EXTRACT TO READ:
## start
Hi Florian.
I understood nice to be an adjective, but I was questioning the word "low";
I see now you were referring to non-audio, so I understand.
I have two jackd scripts I use, one for Playback-only, and one for duplex
using my Zoom H4 mic. I have attached the scripts and their outputs from
your script. See anything I could improve?
Thanks.
-Chuckk
On 10/4/07, Florian Schmidt <mista.tapas(a)gmx.net> wrote:
On Thursday 04 October 2007, Chuckk Hubbard wrote:
> Well, with a vanilla kernel you simply
don't get the fine grained
control
> over
> what code gets the cpu at what times as with a realtime-preemption
> kernel..
>
> It is true that for many people a vanilla kernel with CONFIG_PREEMPT
and
> CONFIG_HZ=1000 delivers great performance,
probably even better than
> a "lowlatency" 2.4.x kernel. But basically one badly behaving kernel
> driver
> might cause delay, so for differing people the results differ. With a
-rt
> kernel you would just give this device a
nice and low prio, so it
doesn't
even get
a chance to disturb the soundcard/jack..
I'm a big fan of my rt-patched kernel; I'm also a big fan of taking out
most of the distro's default stuff from the kernel. One of these days I
will compile an rt kernel with no network support even - my soundcard
shares an IRQ with eth1, I don't know if this will help or not.
## end
DATA LINES:
## start
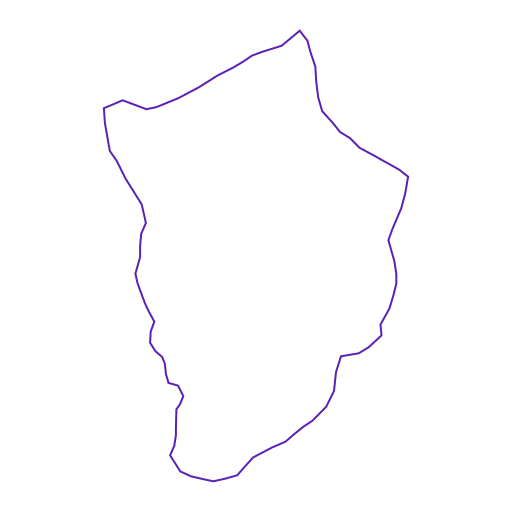 outline of Kornokipos, Cyprus
{"feature_id": "46923920B14049283421613", "entity_name": "Kornokipos", "entity_type": "district", "adm_level": 2, "iso_a3": "CYP", "parent_name": "Cyprus", "parent_adm1": "", "projection": "mercator", "projection_center": [33.572, 35.273], "detail": "fine", "context": "isolated", "style": "outline", "palette": "violet", "viewbox_px": 512, "rotation_deg": 0, "n_neighbors": 0, "source": "geoboundaries", "source_scale": "gbopen_adm2", "svg_char_len": 1157}
<svg xmlns="http://www.w3.org/2000/svg" viewBox="0 0 512 512"><path d="M170.1,455.3L180.3,471.4L191.0,476.3L201.7,478.8L213.2,481.3L224.7,478.8L237.2,475.3L244.1,467.4L253.0,457.5L271.8,447.6L285.6,441.6L293.5,434.7L303.4,426.7L312.3,420.8L326.1,406.9L334.0,391.0L336.0,372.1L341.0,356.3L358.7,353.3L368.6,347.3L381.5,335.4L380.5,324.5L389.4,308.6L393.3,295.7L396.3,283.8L396.3,273.9L394.3,261.0L388.4,240.2L392.3,229.3L401.2,208.4L405.2,193.5L408.1,176.7L399.2,169.7L381.5,159.8L372.6,154.8L359.7,147.9L349.8,138.0L340.0,132.0L333.0,123.1L322.2,111.2L318.2,97.3L316.3,82.4L315.3,66.5L310.3,51.6L307.4,40.7L299.7,30.7L281.7,45.7L262.9,51.6L252.0,55.6L243.2,61.6L233.3,67.5L217.5,75.5L198.7,87.4L178.0,98.3L156.2,107.2L146.4,109.2L122.6,100.3L103.9,108.2L104.9,123.1L109.8,150.9L116.7,160.8L125.6,178.7L141.7,204.4L145.9,222.9L141.2,233.9L140.1,246.1L140.1,257.2L135.4,273.6L137.5,283.1L144.9,303.2L148.6,311.1L154.3,321.6L150.7,331.7L150.1,342.8L155.4,351.2L162.2,357.0L164.9,363.9L165.9,373.9L168.5,382.9L178.0,385.6L183.3,396.1L180.1,404.1L176.4,409.3L175.9,428.4L175.9,435.2L174.3,445.8L170.1,455.3Z" fill="none" stroke="#5b21b6" stroke-width="2"/></svg>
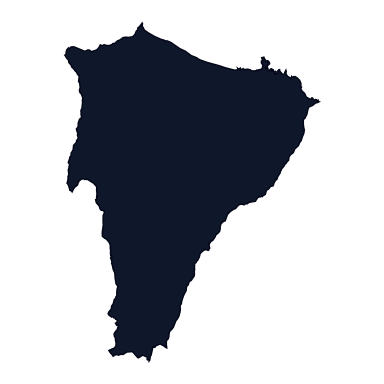 Nossa Senhora Do Rosario, Ribeira Grande, Cabo Verde
{"feature_id": "66160863B91585848329276", "entity_name": "Nossa Senhora Do Rosario", "entity_type": "district", "adm_level": 2, "iso_a3": "CPV", "parent_name": "Cabo Verde", "parent_adm1": "Ribeira Grande", "projection": "equal_earth", "projection_center": [-25.054, 17.15], "detail": "fine", "context": "isolated", "style": "filled", "palette": "ink", "viewbox_px": 384, "rotation_deg": 0, "n_neighbors": 0, "source": "geoboundaries", "source_scale": "gbopen_adm2", "svg_char_len": 5837}
<svg xmlns="http://www.w3.org/2000/svg" viewBox="0 0 384 384"><path d="M64.9,55.2L67.1,58.7L68.4,59.8L68.9,62.6L71.0,64.9L71.8,67.0L74.3,69.5L75.1,70.9L76.2,71.7L77.7,74.5L78.9,75.8L79.2,76.5L78.6,81.4L79.7,83.2L80.2,87.4L79.4,90.6L80.1,92.8L81.4,94.0L83.0,98.5L82.6,99.0L82.4,100.9L82.6,102.9L82.1,106.6L82.3,107.4L81.1,110.1L80.9,111.4L81.2,112.3L81.0,113.9L81.5,116.6L81.3,117.6L81.0,118.2L79.6,119.2L78.3,122.7L78.2,126.3L77.1,128.2L76.4,128.9L77.3,132.2L78.0,133.5L77.5,134.5L77.5,135.4L78.2,137.5L78.2,138.1L77.3,139.8L76.5,140.7L76.7,141.9L73.6,145.4L73.2,149.5L72.6,150.9L71.2,153.0L71.1,155.5L69.9,157.1L69.6,158.7L68.3,162.5L69.7,164.6L68.9,166.9L69.1,167.7L68.3,169.7L68.8,174.2L68.0,176.8L68.1,178.4L67.7,181.4L67.0,183.0L68.2,184.6L69.4,188.0L69.8,190.2L71.7,191.1L72.1,191.8L73.7,188.6L75.0,187.0L77.6,184.9L77.7,183.7L79.0,181.1L81.0,179.4L83.5,178.6L84.5,179.4L87.6,179.4L93.7,183.3L96.2,186.1L96.8,187.3L96.6,190.3L97.0,193.4L96.6,197.8L96.9,199.1L95.7,199.6L96.1,202.0L96.8,203.3L99.2,205.9L100.0,208.6L100.6,209.6L101.1,210.1L103.0,210.5L104.1,211.2L104.3,212.0L104.2,213.3L103.2,215.4L103.1,222.9L103.4,224.2L102.3,232.2L102.4,236.3L104.7,238.2L106.5,239.2L109.0,242.1L110.3,244.9L110.3,248.6L110.7,250.8L110.5,252.2L110.7,255.4L111.1,255.8L111.7,255.6L112.1,255.9L111.9,256.5L110.8,257.3L110.6,257.9L111.9,261.4L111.7,263.6L112.3,265.0L113.2,269.4L114.8,272.8L115.2,278.3L116.1,283.9L117.9,286.4L117.1,289.2L116.8,292.3L116.9,294.1L116.7,296.1L116.0,296.7L115.7,298.2L114.3,299.6L113.2,303.9L111.7,306.0L111.2,309.3L109.1,311.5L108.1,313.7L109.1,315.2L111.6,317.0L112.1,316.6L113.1,316.9L113.6,317.7L115.1,318.2L115.6,319.2L116.4,319.3L117.2,320.2L117.2,321.7L116.6,322.6L115.5,323.2L116.7,325.3L118.1,324.7L118.6,325.2L117.0,330.1L116.3,330.5L114.4,333.2L114.1,334.1L114.4,336.2L115.5,338.3L115.5,340.1L116.1,343.0L115.9,346.4L114.7,347.4L114.2,348.4L112.9,348.6L108.9,350.5L110.4,352.8L112.7,355.3L113.1,356.2L115.8,354.5L118.7,355.1L120.6,354.3L123.2,354.4L126.9,352.0L132.2,351.6L133.4,352.6L137.7,357.6L138.5,357.8L142.8,355.1L147.0,357.1L147.3,357.9L147.1,359.4L147.6,359.9L148.6,359.6L149.0,360.1L149.1,361.0L149.7,360.2L150.3,356.4L151.1,355.1L152.9,346.8L154.1,347.3L154.9,347.2L156.4,345.2L157.0,345.3L159.5,344.2L161.0,344.2L162.3,345.3L163.5,345.5L164.9,346.9L166.7,347.9L166.7,347.0L166.3,344.9L166.4,340.7L168.1,338.9L168.8,336.9L169.0,334.1L169.6,331.4L171.3,329.8L173.2,327.5L175.9,320.7L177.5,318.7L179.2,315.4L179.1,314.7L179.8,312.9L180.1,311.1L180.3,308.9L180.0,306.1L180.6,304.5L181.3,304.0L181.7,301.0L183.5,295.6L186.1,290.6L186.5,286.6L188.2,284.8L189.0,282.1L189.7,281.2L191.2,280.4L194.2,275.9L194.4,274.1L194.3,270.8L194.7,269.1L194.4,268.4L194.6,265.2L194.4,263.7L196.1,262.5L196.8,260.9L197.5,260.5L199.2,257.2L200.2,253.5L202.6,251.1L204.1,250.1L205.8,249.6L207.4,249.9L208.0,250.4L208.6,250.2L208.9,249.3L209.7,248.1L209.1,246.1L209.3,243.1L210.1,242.9L210.6,241.6L212.7,240.4L213.3,239.4L214.2,238.4L214.3,237.6L214.9,237.3L215.9,234.9L218.3,232.9L219.6,231.3L220.1,229.0L220.2,226.4L221.0,223.7L223.5,221.4L225.2,220.8L227.3,214.8L228.3,213.5L230.4,211.4L234.5,208.7L235.3,208.7L238.4,205.2L239.8,204.4L241.8,204.2L244.2,204.8L245.3,203.8L247.2,203.8L248.9,202.4L255.4,201.2L257.5,197.8L258.8,197.0L260.6,196.8L261.4,196.3L262.3,196.5L262.5,195.8L263.3,195.7L265.3,194.3L266.1,191.3L267.1,189.7L268.6,189.0L270.8,186.0L271.6,186.2L273.0,185.9L273.5,184.7L273.8,183.3L275.5,180.3L276.8,179.4L277.8,176.5L280.0,173.2L280.2,172.1L281.8,168.6L283.9,166.2L284.8,164.3L285.9,163.6L287.2,161.5L288.5,160.4L288.9,157.4L289.6,155.9L290.6,154.7L293.3,152.6L294.8,148.9L298.4,145.6L299.5,142.9L301.3,140.3L302.1,137.4L303.8,133.3L304.3,129.9L303.7,127.4L303.3,124.2L303.3,120.0L303.8,119.1L304.8,118.4L306.8,114.4L308.1,108.4L309.0,107.0L312.8,105.3L315.2,103.2L319.1,101.7L318.7,101.5L318.2,102.0L318.1,100.7L317.7,101.2L317.1,100.2L316.3,99.6L315.5,99.5L314.5,100.0L313.6,100.0L312.7,98.2L312.3,97.9L311.7,97.9L310.9,99.1L310.4,99.4L306.6,97.3L306.1,96.8L304.6,93.4L301.9,90.9L300.7,88.8L301.5,87.1L300.8,86.7L300.9,83.3L299.6,80.4L297.3,78.0L295.1,76.6L293.5,76.7L292.8,77.5L291.7,76.5L291.6,77.6L290.5,77.9L288.3,76.9L287.1,75.7L285.9,73.8L285.8,72.9L286.3,71.9L285.9,70.3L284.8,72.4L284.7,73.7L284.1,74.2L283.0,74.3L282.2,73.9L279.6,70.9L279.6,69.6L279.1,69.6L277.6,71.1L278.0,72.1L277.7,71.7L277.1,71.9L277.6,72.7L277.3,73.5L275.1,74.2L274.8,74.0L275.0,73.0L275.6,72.8L275.6,72.1L275.3,71.4L274.5,72.0L273.9,71.6L273.3,70.5L273.2,69.1L272.2,71.3L271.1,70.7L271.8,69.2L271.6,68.8L270.6,69.0L269.3,70.5L268.6,70.5L267.7,69.1L268.0,68.4L267.7,68.0L267.1,67.8L266.0,68.3L266.3,66.9L267.2,67.1L267.6,65.5L269.6,63.8L269.3,62.4L267.8,60.7L267.2,60.9L267.3,61.7L266.1,61.0L265.6,60.1L264.6,59.2L263.9,57.2L261.7,57.7L262.7,60.9L262.4,61.3L261.5,61.1L261.4,62.2L261.5,63.1L263.0,65.3L262.4,67.1L262.6,67.5L262.3,68.4L260.4,69.6L258.5,69.8L256.7,70.6L256.6,70.4L256.3,70.8L251.6,71.0L250.1,69.6L249.0,69.6L247.8,69.2L244.2,69.6L243.2,68.6L242.0,69.6L241.0,69.6L240.6,68.4L240.3,68.1L239.7,69.5L239.3,69.3L239.3,68.2L238.8,69.3L237.7,68.4L237.9,69.0L237.1,69.9L234.6,70.2L225.4,67.8L219.1,65.7L206.7,62.3L200.3,60.0L198.3,59.0L196.5,57.7L191.2,55.6L185.4,51.3L179.9,48.7L170.9,42.5L167.1,40.9L165.5,41.0L163.9,40.1L161.1,39.4L154.0,36.2L148.4,32.9L144.4,30.2L143.2,27.7L142.3,26.4L142.2,25.6L142.5,23.6L142.2,23.0L139.2,27.0L138.1,27.5L137.5,30.1L136.3,31.2L134.9,34.7L133.8,35.5L132.8,36.8L128.5,37.4L126.0,37.2L123.0,37.6L122.2,38.1L121.8,39.1L120.5,39.3L119.8,40.1L117.7,40.7L114.6,43.5L113.0,43.5L111.9,44.6L109.2,45.6L105.9,45.4L104.7,44.8L103.6,44.9L102.5,45.8L100.3,44.9L98.9,47.6L96.8,49.9L91.4,51.7L89.3,50.0L87.5,50.1L85.0,51.4L73.9,46.8L71.1,47.0L70.4,47.4L69.6,49.0L68.5,47.9L66.8,49.8L66.3,51.5L66.0,54.2L65.6,55.1L64.9,55.2Z" fill="#0f172a" stroke="#020617" stroke-width="1.5"/></svg>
## end
PROBLEMS:
(a) Output the records from their start through the line containing "Nossa Senhora Do Rosario, Ribeira", including both ends, and leave the pictures out of your answer.
(b) Finish out the next part of the email about realtime kernels, starting after its last sentence.
The email about realtime kernels and the records are separate, unrelated material.

PER-TASK OUTPUTS:
(a)
 outline of Kornokipos, Cyprus
{"feature_id": "46923920B14049283421613", "entity_name": "Kornokipos", "entity_type": "district", "adm_level": 2, "iso_a3": "CYP", "parent_name": "Cyprus", "parent_adm1": "", "projection": "mercator", "projection_center": [33.572, 35.273], "detail": "fine", "context": "isolated", "style": "outline", "palette": "violet", "viewbox_px": 512, "rotation_deg": 0, "n_neighbors": 0, "source": "geoboundaries", "source_scale": "gbopen_adm2", "svg_char_len": 1157}
<svg xmlns="http://www.w3.org/2000/svg" viewBox="0 0 512 512"><path d="M170.1,455.3L180.3,471.4L191.0,476.3L201.7,478.8L213.2,481.3L224.7,478.8L237.2,475.3L244.1,467.4L253.0,457.5L271.8,447.6L285.6,441.6L293.5,434.7L303.4,426.7L312.3,420.8L326.1,406.9L334.0,391.0L336.0,372.1L341.0,356.3L358.7,353.3L368.6,347.3L381.5,335.4L380.5,324.5L389.4,308.6L393.3,295.7L396.3,283.8L396.3,273.9L394.3,261.0L388.4,240.2L392.3,229.3L401.2,208.4L405.2,193.5L408.1,176.7L399.2,169.7L381.5,159.8L372.6,154.8L359.7,147.9L349.8,138.0L340.0,132.0L333.0,123.1L322.2,111.2L318.2,97.3L316.3,82.4L315.3,66.5L310.3,51.6L307.4,40.7L299.7,30.7L281.7,45.7L262.9,51.6L252.0,55.6L243.2,61.6L233.3,67.5L217.5,75.5L198.7,87.4L178.0,98.3L156.2,107.2L146.4,109.2L122.6,100.3L103.9,108.2L104.9,123.1L109.8,150.9L116.7,160.8L125.6,178.7L141.7,204.4L145.9,222.9L141.2,233.9L140.1,246.1L140.1,257.2L135.4,273.6L137.5,283.1L144.9,303.2L148.6,311.1L154.3,321.6L150.7,331.7L150.1,342.8L155.4,351.2L162.2,357.0L164.9,363.9L165.9,373.9L168.5,382.9L178.0,385.6L183.3,396.1L180.1,404.1L176.4,409.3L175.9,428.4L175.9,435.2L174.3,445.8L170.1,455.3Z" fill="none" stroke="#5b21b6" stroke-width="2"/></svg>
 Nossa Senhora Do Rosario, Ribeira Grande, Cabo Verde

(b)
But isn't it a nice and high prio? As in, the chrt prio? I understood
this as different from the nice prio, no? I may not be doing it
correctly.
I set my soundcard IRQ to something like 70,
jackd to something like
65,
and Pd to something like 60. The Pd GUI I set a
little lower yet. Do I
also have to renice these apps?
Well forget the word "nice" in that sentence. It has nothing to do with
nice
levels :) Nice levels are only relevant for SCHED_OTHER processes.
Anyways,
if your e.g. hd controller device disturbs your audio device make sure you
give the audio device a high prio and the controller device a low prio.
That
was what i meant..
And yes, i consider it a bug that top and other software report the
SCHED_FIFO
prio as negative values. Where does that come from? Does the prio already
get
listed as negative in /proc? Or do they simply do it to separate the
SCHED_FIFO threads from SCHED_OTHER threads? Anyways POSIX speaks of
positive
SCHED_FIFO prios in the range 1..99 afaik..
I get visible xruns but not audible so far. I am
guessing I have the
wrong
buffer sizes between Pd, Csound, and jackd...
No, i don't think so. If you use Pd and CSound as jack apps, then jack
tells
them what buffer size to use. If one of these used the wrong size you
would
definitely hear it..
Start jack and run this script and tell us the output please:
http://tapas.affenbande.org/rt-setup-report.sh
Thanks,
Flo
--
Palimm Palimm!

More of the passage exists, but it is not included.